## REQUIREMENT
Copy the lines below word for word, keeping every character unchanged, but leave the pictures out of your answer.

··· RECORDS PROVIDED ···

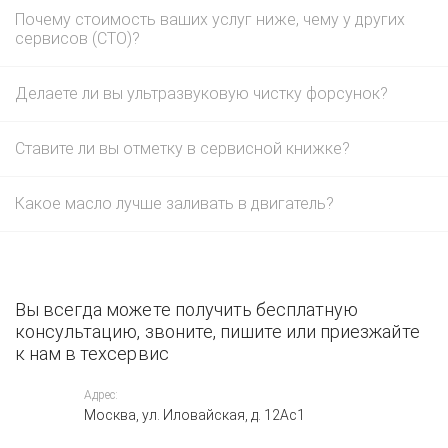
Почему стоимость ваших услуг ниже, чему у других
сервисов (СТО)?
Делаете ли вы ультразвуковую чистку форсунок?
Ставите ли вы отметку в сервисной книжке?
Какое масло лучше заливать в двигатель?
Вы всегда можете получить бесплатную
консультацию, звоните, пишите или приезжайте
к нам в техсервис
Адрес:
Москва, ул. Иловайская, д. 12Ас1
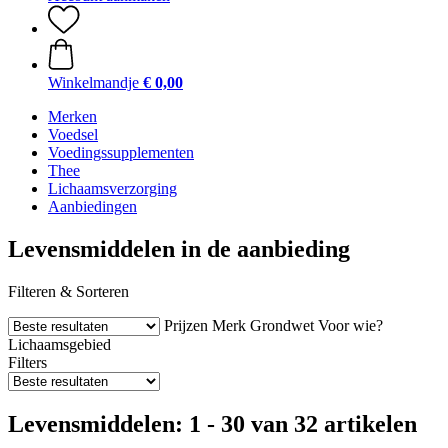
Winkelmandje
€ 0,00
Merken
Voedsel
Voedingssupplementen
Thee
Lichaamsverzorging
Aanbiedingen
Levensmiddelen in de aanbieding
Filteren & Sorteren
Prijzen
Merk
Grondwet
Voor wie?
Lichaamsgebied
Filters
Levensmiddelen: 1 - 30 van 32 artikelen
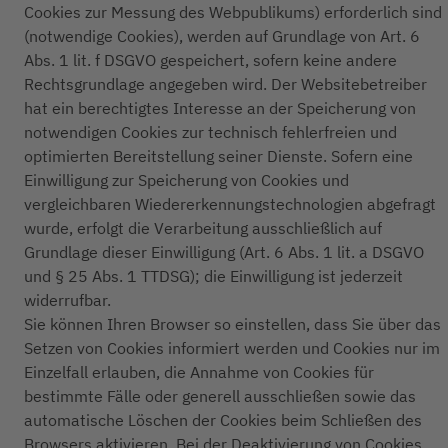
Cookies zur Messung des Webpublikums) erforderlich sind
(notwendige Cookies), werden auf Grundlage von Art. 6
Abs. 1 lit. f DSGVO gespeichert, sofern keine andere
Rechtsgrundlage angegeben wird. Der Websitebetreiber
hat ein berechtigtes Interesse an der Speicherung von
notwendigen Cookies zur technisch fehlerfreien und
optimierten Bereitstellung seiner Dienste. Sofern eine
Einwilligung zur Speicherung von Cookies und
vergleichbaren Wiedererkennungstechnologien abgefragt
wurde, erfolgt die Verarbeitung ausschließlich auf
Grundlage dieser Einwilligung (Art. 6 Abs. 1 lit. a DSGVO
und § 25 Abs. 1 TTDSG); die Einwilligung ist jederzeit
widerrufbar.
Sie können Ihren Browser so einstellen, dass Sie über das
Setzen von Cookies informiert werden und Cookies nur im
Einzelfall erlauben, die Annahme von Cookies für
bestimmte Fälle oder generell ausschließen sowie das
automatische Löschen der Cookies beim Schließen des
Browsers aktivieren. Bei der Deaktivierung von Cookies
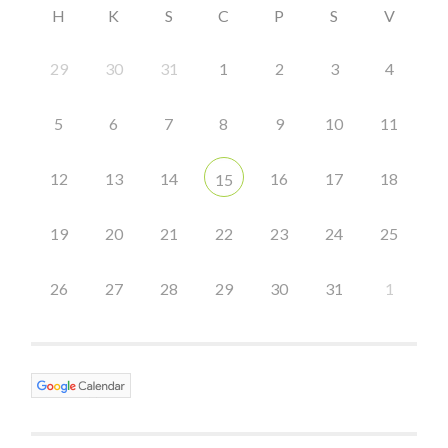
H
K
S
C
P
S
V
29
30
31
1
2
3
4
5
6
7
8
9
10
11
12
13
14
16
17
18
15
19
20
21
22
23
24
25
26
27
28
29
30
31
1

···

## TASK SOLUTION
Почему стоимость ваших услуг ниже, чему у других
сервисов (СТО)?
Делаете ли вы ультразвуковую чистку форсунок?
Ставите ли вы отметку в сервисной книжке?
Какое масло лучше заливать в двигатель?
Вы всегда можете получить бесплатную
консультацию, звоните, пишите или приезжайте
к нам в техсервис
Адрес:
Москва, ул. Иловайская, д. 12Ас1
Winkelmandje
€ 0,00
Merken
Voedsel
Voedingssupplementen
Thee
Lichaamsverzorging
Aanbiedingen
Levensmiddelen in de aanbieding
Filteren & Sorteren
Prijzen
Merk
Grondwet
Voor wie?
Lichaamsgebied
Filters
Levensmiddelen: 1 - 30 van 32 artikelen
Cookies zur Messung des Webpublikums) erforderlich sind
(notwendige Cookies), werden auf Grundlage von Art. 6
Abs. 1 lit. f DSGVO gespeichert, sofern keine andere
Rechtsgrundlage angegeben wird. Der Websitebetreiber
hat ein berechtigtes Interesse an der Speicherung von
notwendigen Cookies zur technisch fehlerfreien und
optimierten Bereitstellung seiner Dienste. Sofern eine
Einwilligung zur Speicherung von Cookies und
vergleichbaren Wiedererkennungstechnologien abgefragt
wurde, erfolgt die Verarbeitung ausschließlich auf
Grundlage dieser Einwilligung (Art. 6 Abs. 1 lit. a DSGVO
und § 25 Abs. 1 TTDSG); die Einwilligung ist jederzeit
widerrufbar.
Sie können Ihren Browser so einstellen, dass Sie über das
Setzen von Cookies informiert werden und Cookies nur im
Einzelfall erlauben, die Annahme von Cookies für
bestimmte Fälle oder generell ausschließen sowie das
automatische Löschen der Cookies beim Schließen des
Browsers aktivieren. Bei der Deaktivierung von Cookies
H
K
S
C
P
S
V
29
30
31
1
2
3
4
5
6
7
8
9
10
11
12
13
14
16
17
18
15
19
20
21
22
23
24
25
26
27
28
29
30
31
1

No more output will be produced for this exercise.